[Reading passage — start]
Location: Parts Unknown, Northern California
48,564 posts, read 24,110,503 times
Reputation: 21239
Quote:
Originally Posted by Mikestone8 View Post
Where does the Constitution come into it?

Secession was either legal or it wasn't If it wasn't, then it was a rebellion which Lincoln had a duty to suppress. If it was, then the Confederacy was a foreign country, and if Lincoln decided that it was in the interest of the United States (ie those states which hadn't seceded) to wage war against that country.
Secession was neither legal as in specifically sanctioned by the Constitution, nor illegal, as in specifically forbidden.

That was the problem, the Constitution didn't come into it, only claims by both sides that it did. The North decided to view it as illegal, and thus waged war to supress it. The South believed it to be legal, and thus were willing to fight to protect the right.

As I wrote previously, it was the fault of the Constitutional authors. They failed to proclaim the Federal government supreme, but also failed to be specific about its limitations. They did this for the very good reason that doing it one way or the other, would have so severely alienated the opponents that the document would not be ratified. So instead they produced vagueness.

It was a compromise. It was followed by decades of other compromises until finally it was not possible to compromise any further. The price of easing our national birth was the bloody test of its unity 70 years later.
[Reading passage — finish]
[Entries shown — start]
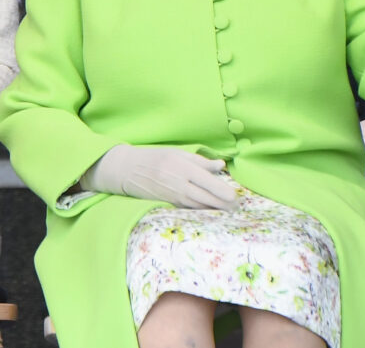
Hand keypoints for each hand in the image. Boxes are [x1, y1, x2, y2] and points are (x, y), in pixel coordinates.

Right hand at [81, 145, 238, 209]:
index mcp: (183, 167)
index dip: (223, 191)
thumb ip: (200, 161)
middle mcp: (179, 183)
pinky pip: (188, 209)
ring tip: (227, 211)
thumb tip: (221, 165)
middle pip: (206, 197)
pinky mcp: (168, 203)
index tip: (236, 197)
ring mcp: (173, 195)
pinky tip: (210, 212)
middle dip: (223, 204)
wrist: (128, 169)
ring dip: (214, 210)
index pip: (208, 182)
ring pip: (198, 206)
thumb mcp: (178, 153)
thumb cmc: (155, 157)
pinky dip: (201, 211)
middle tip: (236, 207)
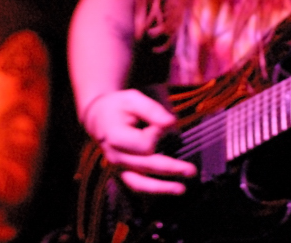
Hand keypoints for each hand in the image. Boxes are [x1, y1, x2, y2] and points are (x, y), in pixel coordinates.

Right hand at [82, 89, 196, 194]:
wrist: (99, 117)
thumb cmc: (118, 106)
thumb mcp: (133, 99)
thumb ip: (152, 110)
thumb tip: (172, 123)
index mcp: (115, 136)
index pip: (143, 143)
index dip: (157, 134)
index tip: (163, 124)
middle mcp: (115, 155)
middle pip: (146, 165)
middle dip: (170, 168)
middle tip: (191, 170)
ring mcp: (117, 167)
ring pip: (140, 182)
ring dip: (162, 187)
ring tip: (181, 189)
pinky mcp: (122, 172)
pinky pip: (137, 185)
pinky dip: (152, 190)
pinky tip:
[Entries shown — finish]
§ Work request: Reproduce the passage of the forum post on secession that starts at the words "Secession was either" and ends after the words "in specifically forbidden.". The rows are separate material, unrelated to the forum post on secession.

§ Answer to this problem:
Secession was either legal or it wasn't If it wasn't, then it was a rebellion which Lincoln had a duty to suppress. If it was, then the Confederacy was a foreign country, and if Lincoln decided that it was in the interest of the United States (ie those states which hadn't seceded) to wage war against that country.
Secession was neither legal as in specifically sanctioned by the Constitution, nor illegal, as in specifically forbidden.